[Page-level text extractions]

┌──

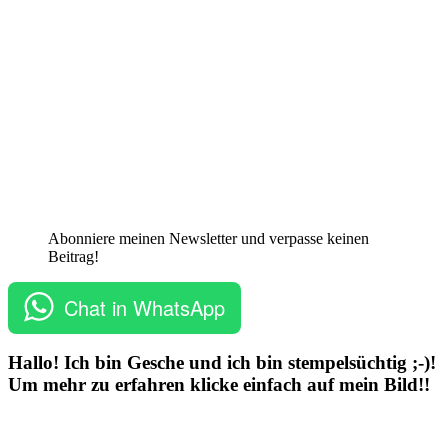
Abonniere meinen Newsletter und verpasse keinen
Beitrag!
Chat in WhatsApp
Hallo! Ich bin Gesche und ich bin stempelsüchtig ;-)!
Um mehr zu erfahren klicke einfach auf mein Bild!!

└──
┌──

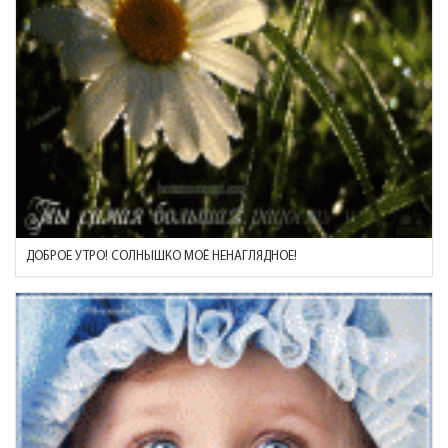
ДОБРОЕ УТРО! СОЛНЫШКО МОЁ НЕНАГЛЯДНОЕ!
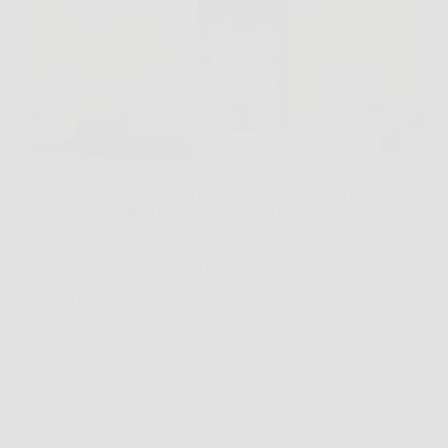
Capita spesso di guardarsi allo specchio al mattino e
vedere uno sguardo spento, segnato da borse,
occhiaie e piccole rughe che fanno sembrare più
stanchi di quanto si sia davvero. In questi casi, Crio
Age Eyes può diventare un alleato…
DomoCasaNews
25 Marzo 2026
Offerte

└──
┌──

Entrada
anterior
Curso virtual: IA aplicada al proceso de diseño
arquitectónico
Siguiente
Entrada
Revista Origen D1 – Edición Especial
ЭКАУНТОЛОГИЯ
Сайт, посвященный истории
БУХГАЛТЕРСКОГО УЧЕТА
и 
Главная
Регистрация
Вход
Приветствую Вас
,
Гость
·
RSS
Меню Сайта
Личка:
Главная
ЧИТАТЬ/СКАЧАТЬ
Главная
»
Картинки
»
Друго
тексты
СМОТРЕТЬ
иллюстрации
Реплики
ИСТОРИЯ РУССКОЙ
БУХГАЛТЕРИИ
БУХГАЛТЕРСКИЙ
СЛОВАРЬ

└──

_INSTRUCTIONS FOR THE TASK_:
Could you retype exactly the lines above, starting at the line that contains "Abonniere meinen Newsletter" and ending at the line that contains "Um mehr zu erfahren", and nothing more?

_ANSWER TO THE EXERCISE_:
Abonniere meinen Newsletter und verpasse keinen
Beitrag!
Chat in WhatsApp
Hallo! Ich bin Gesche und ich bin stempelsüchtig ;-)!
Um mehr zu erfahren klicke einfach auf mein Bild!!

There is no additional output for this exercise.